Plucked from Burma's crowded jails scattered across the country, the prisoners are driven to operations in the east where troops are battling ethnic Karen rebels, who have opposed the state since its independence in 1948.

"We were carrying food up to the camp and one porter stepped on a mine and lost his leg," one prisoner, who subsequently escaped, told rights activists. "The soldiers left him; he was screaming but no one helped. When we came down the mountain he was dead. I looked up and saw bits of his clothing in the trees and parts of his leg in a tree." Another prisoner forced to carry supplies told about being shot after he and a group of 15 other prisoners ran away from the battlefield.

The prisoner, who used a fictitious name, said: "The soldiers told us at night that there was a lot of fighting on the mountain and that if we were alive tomorrow night we would be lucky. We heard the [soldiers] yell, 'Don't run, don't run'. I turned around to look and was hit with the first shot... the bullet hit my right shoulder and broke my arm. It knocked me down on to the ground."

The testimony is included in a report compiled by Human Rights Watch (HRW) and the Karen Human Rights Group.

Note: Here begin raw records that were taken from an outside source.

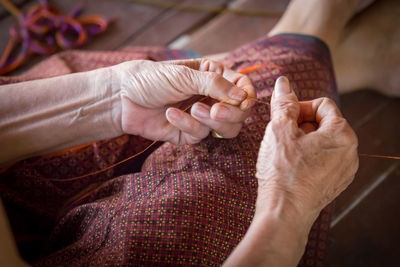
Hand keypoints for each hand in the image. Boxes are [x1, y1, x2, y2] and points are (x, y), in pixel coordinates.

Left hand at [112, 59, 255, 143]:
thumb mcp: (185, 76)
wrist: (123, 98)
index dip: (248, 96)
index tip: (244, 102)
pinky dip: (187, 124)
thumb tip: (243, 96)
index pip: (243, 88)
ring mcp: (201, 117)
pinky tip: (171, 114)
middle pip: (239, 113)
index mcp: (214, 78)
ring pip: (225, 129)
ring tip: (194, 109)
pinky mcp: (189, 133)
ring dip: (211, 121)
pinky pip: (200, 135)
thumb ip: (215, 86)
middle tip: (216, 110)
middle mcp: (211, 98)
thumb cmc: (152, 78)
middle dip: (231, 113)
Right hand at [256, 76, 358, 219]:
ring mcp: (344, 170)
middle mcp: (350, 152)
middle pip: (323, 124)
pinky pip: (322, 160)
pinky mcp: (335, 183)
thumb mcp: (279, 129)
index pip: (322, 105)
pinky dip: (306, 158)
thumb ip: (284, 102)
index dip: (299, 107)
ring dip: (301, 142)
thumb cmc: (282, 171)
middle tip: (281, 138)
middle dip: (300, 126)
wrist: (284, 213)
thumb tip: (284, 83)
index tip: (283, 120)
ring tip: (284, 155)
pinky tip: (290, 168)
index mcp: (343, 134)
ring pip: (321, 143)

The report, Dead Men Walking, is based on interviews with almost 60 prisoners who have escaped from forced labour since 2010. "Convict porters are the Burmese army's disposable human pack mules. Press-ganging prisoners into deadly front-line service raises the Burmese army's cruelty to new levels," Elaine Pearson, of HRW, said.

In the general hospital of Mae Sot on the Thai-Burma border, the wards are busy because of the war taking place in the mountains. The scarred and bandaged spill into the corridors. Virtually all of them are here because of one weapon: landmines.

The war also causes the vulnerable to flee in hungry throngs away from a conflict that often encompasses civilian populations.